Di satu sisi, sungguh melegakan mengetahui bahwa kita tidak benar-benar bergantung pada konspirasi sinis yang dirancang oleh orang-orang seperti Frank Underwood, penjahat politik yang diperankan oleh Kevin Spacey di House of Cards.

Namun di sisi lain, menyedihkan mengetahui bahwa kesalahan manusia membuat institusi pemerintahan kita rentan terhadap momen-momen absurd seperti ini, seolah-olah kita secara permanen tunduk pada pengambilan keputusan yang mementingkan diri sendiri dari orang-orang seperti Wakil Presiden Selina Meyer, Julia Louis- Karakter utama Dreyfus yang cacat dan lucu di Veep.

Kegagalan manusia ini, baik yang jahat maupun yang menggelikan, membuat filsuf Perancis Montesquieu memikirkan doktrin “pemisahan kekuasaan”, sebuah prinsip pemerintahan yang dirancang untuk melindungi kepentingan masyarakat dari kesalahan atau korupsi para pemimpinnya.
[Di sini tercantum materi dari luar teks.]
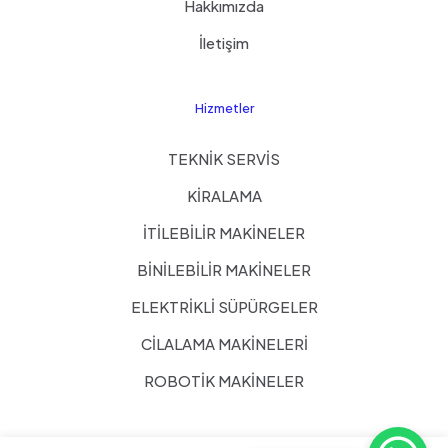
Hakkımızda
İletişim
Hizmetler
TEKNİK SERVİS
KİRALAMA
İTİLEBİLİR MAKİNELER
BİNİLEBİLİR MAKİNELER
ELEKTRİKLİ SÜPÜRGELER
CİLALAMA MAKİNELERİ
ROBOTİK MAKİNELER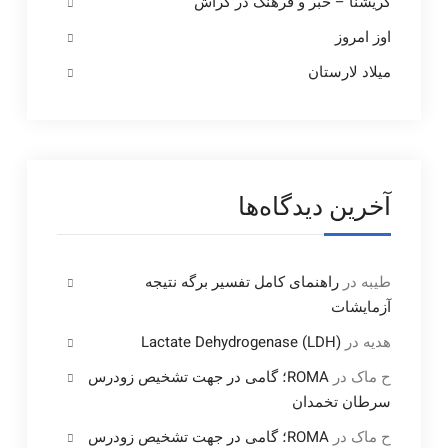
گریشنا – خبر و فرهنگ در گراش
اوز امروز
میلاد لارستان
آخرین دیدگاه‌ها
طیبه
در
راهنمای کامل تفسیر برگه نتیجه
آزمایشات
هدیه
در
Lactate Dehydrogenase (LDH)
ح ماک
در
ROMA؛ گامی در جهت تشخیص زودرس
سرطان تخمدان
ح ماک
در
ROMA؛ گامی در جهت تشخیص زودرس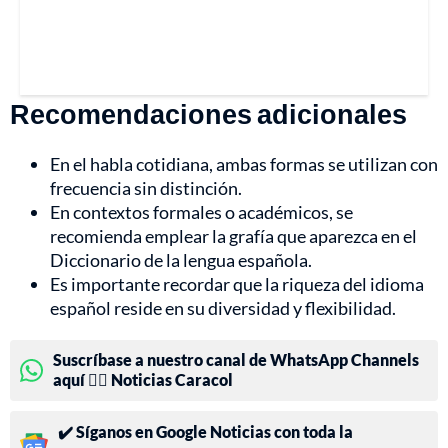
Recomendaciones adicionales
En el habla cotidiana, ambas formas se utilizan con
frecuencia sin distinción.
En contextos formales o académicos, se
recomienda emplear la grafía que aparezca en el
Diccionario de la lengua española.
Es importante recordar que la riqueza del idioma
español reside en su diversidad y flexibilidad.
Suscríbase a nuestro canal de WhatsApp Channels
aquí 👉🏻 Noticias Caracol
✔️ Síganos en Google Noticias con toda la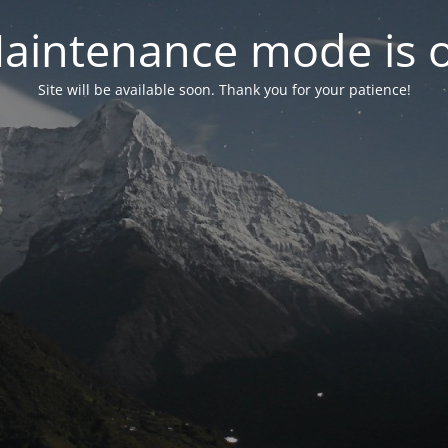
aintenance mode is 
Site will be available soon. Thank you for your patience!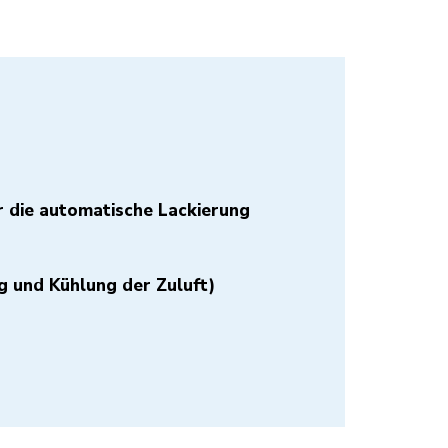
 die automatische Lackierung
g und Kühlung der Zuluft)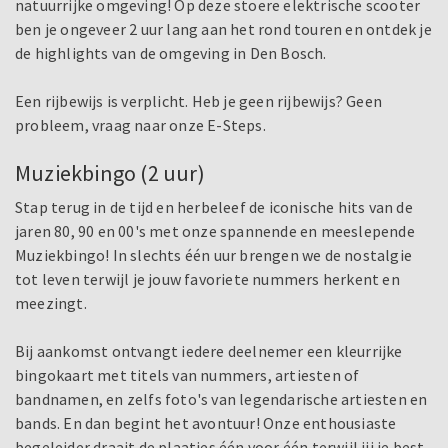
natuurrijke omgeving! Op deze stoere elektrische scooter
ben je ongeveer 2 uur lang aan het rond touren en ontdek je
de highlights van de omgeving in Den Bosch.
Een rijbewijs is verplicht. Heb je geen rijbewijs? Geen
probleem, vraag naar onze E-Steps.
Muziekbingo (2 uur)
Stap terug in de tijd en herbeleef de iconische hits van de
jaren 80, 90 en 00's met onze spannende en meeslepende
Muziekbingo! In slechts één uur brengen we de nostalgie
tot leven terwijl je jouw favoriete nummers herkent en
meezingt.
Bij aankomst ontvangt iedere deelnemer een kleurrijke
bingokaart met titels van nummers, artiesten of
bandnamen, en zelfs foto's van legendarische artiesten en
bands. En dan begint het avontuur! Onze enthousiaste
begeleider draait de plaatjes één voor één terwijl jij je best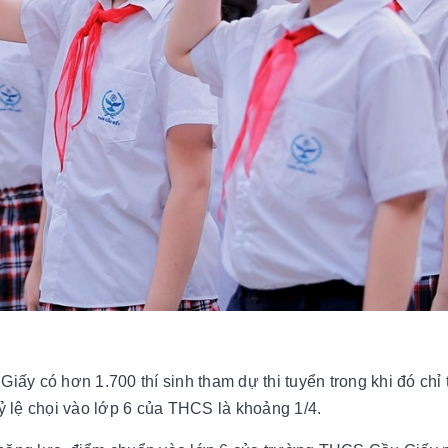
y có hơn 1.700 thí sinh tham dự thi tuyển trong khi đó chỉ 
tỷ lệ chọi vào lớp 6 của THCS là khoảng 1/4.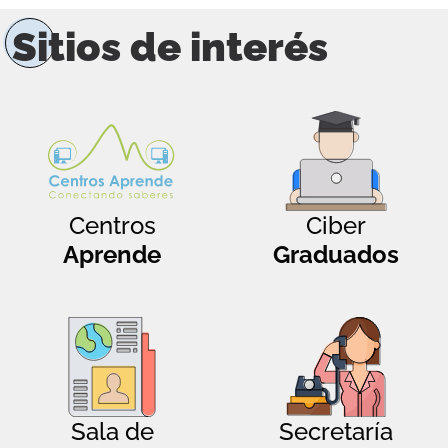
Sitios de interés
Centros
Ciber
Aprende
Graduados
Sala de
Secretaría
Ide-ide tersebut kemudian diabadikan dalam Konstitusi AS dan membantu membentuk Sistem Westminster, dengan tiga cabang pemerintahannya yang independen.

Mereka juga menginformasikan ide blockchain – yang awalnya diidentifikasi dalam whitepaper Bitcoin – bahwa kita memerlukan sistem untuk mengelola uang, aset, dan informasi yang tidak dimiliki oleh perantara “pihak ketiga yang tepercaya”. Keharusan mempercayai perantara dan perwakilan akan selalu membuat kita rentan terhadap masalah yang disebabkan oleh manusia, bukan matematika.

Saya bukan pendukung radikal untuk mengganti negara-bangsa dengan semacam “negara jaringan” digital, namun menarik untuk memikirkan bagaimana teknologi baru ini menawarkan pilihan kepada masyarakat untuk keluar ke sistem ekonomi alternatif yang terdesentralisasi dan bagaimana, secara tidak langsung, hal ini dapat berdampak pada sistem ekonomi yang terdesentralisasi. memberikan tekanan pada politisi kita untuk mengangkat peran mereka.

Sangat mengkhawatirkan bahwa “perang terhadap kripto” menempatkan AS dan model demokrasi pasarnya pada risiko lebih besar kehilangan kepemimpinan ekonomi dan teknologi. Namun setidaknya kita dapat yakin bahwa teknologi itu sendiri dapat memberikan kekuatan untuk mengoreksi diri sendiri pada sistem politik untuk menghindari hasil terburuk.